My favorite theory, although it's no more a ringer than any other, is simply the way a mother duck ushers her brood along a shore line, trying madly--and it's never particularly easy--to keep them in order, one after another, to keep her dear ones in a row.  

I don't think our general contractor would appreciate the analogy, himself as some swampy mother duck, but that's what he is, after a fashion.  His job, as we near the home stretch, is to line up all the artists--and every one of them is an artist--to finally get (yes, I know that's a split infinitive, but it's done for emphasis) our house finished.  Let me say it again, italicized, finally.

Not that a deadline has passed.  It hasn't.  We could well make it.  We may have to live in our new basement, which would not be a disaster; but soon enough this keyboard will be sitting on this desk in a wholly different space.  Soon enough, if all our ducks are in a row.

Anyway, that's where we are today, with a bit more than two weeks to go: or rather that's where he is, our general contractor.  He's trying madly to get the painters and floor-ers and plumbers and appliance guys all in a row, lined up in stedfast order to get this thing over so we can move out of our new, old house (the rental) on time and into our new, new house in the nick of it, which is to say, October 1.  It may just happen.

Truth be told, what the GC has to do is no easy job because the whole bunch of them are jugglers, including the GC. We're not their only customers and somewhere out there a dozen other people--maybe more--are biting nails about deadlines too.  So, if the painting is done Tuesday, the carpet can be laid Wednesday, and then the wood floor, which means the appliances can go in Friday--you know, that kind of thing.
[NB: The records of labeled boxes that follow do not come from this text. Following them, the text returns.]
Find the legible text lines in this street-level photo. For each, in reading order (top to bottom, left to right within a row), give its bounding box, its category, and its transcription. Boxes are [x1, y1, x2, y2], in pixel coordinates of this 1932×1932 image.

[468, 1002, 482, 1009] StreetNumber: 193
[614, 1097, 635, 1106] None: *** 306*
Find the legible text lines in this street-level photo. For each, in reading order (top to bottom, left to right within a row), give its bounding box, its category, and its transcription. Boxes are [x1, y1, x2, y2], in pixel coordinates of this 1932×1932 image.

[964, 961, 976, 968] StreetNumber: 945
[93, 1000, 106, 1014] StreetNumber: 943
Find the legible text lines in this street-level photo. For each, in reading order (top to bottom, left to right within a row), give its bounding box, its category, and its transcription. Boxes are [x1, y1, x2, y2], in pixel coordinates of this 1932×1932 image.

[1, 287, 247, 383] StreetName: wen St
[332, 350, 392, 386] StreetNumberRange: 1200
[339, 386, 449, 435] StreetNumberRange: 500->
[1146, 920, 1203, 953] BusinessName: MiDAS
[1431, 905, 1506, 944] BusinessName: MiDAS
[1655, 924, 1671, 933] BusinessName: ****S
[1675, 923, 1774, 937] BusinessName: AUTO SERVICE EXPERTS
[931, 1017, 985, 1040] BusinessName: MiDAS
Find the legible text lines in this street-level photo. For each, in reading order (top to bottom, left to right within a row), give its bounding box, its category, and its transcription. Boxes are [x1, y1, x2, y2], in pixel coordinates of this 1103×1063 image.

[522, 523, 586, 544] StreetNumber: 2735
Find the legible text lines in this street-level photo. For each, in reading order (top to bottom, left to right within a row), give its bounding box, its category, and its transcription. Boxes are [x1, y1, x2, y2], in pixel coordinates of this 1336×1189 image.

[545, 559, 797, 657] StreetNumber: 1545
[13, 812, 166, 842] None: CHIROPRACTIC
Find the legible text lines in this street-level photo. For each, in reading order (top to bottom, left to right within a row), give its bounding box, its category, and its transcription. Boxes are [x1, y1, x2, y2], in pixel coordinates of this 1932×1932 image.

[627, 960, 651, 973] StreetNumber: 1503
Everybody is juggling, as are we; this rental place of ours is an Amazon warehouse, a mess of boxes, waiting to be filled and shipped.  We're all jugglers.

We're all getting our ducks in a row.

You know. That's where we are.

It's tedious and sometimes and nerve-wracking, as well as demanding.  It takes some squawking once in a while, some intemperate belly-aching--even a little bitching.

But I'm not complaining. Building a house is something we never, ever guessed we'd do, but we are.  And on Friday last, when the stairway railing got put in, the two of us could have stood there for an hour in sheer awe at its beauty. Some of the windows have been stripped of their protective plastic covers, and it's as if someone lifted veils from our lives.  A new light fixture is gorgeous, a counter-top takes your breath away.

I'm not complaining.

Right now, with a bit more than two weeks to go, we're getting our ducks in a row.  

And it is what everyone says it is--it's exciting, surrounded as we are by artists and jugglers and mother ducks.  Reason enough, this Monday morning, first day of a big week, for thanksgiving.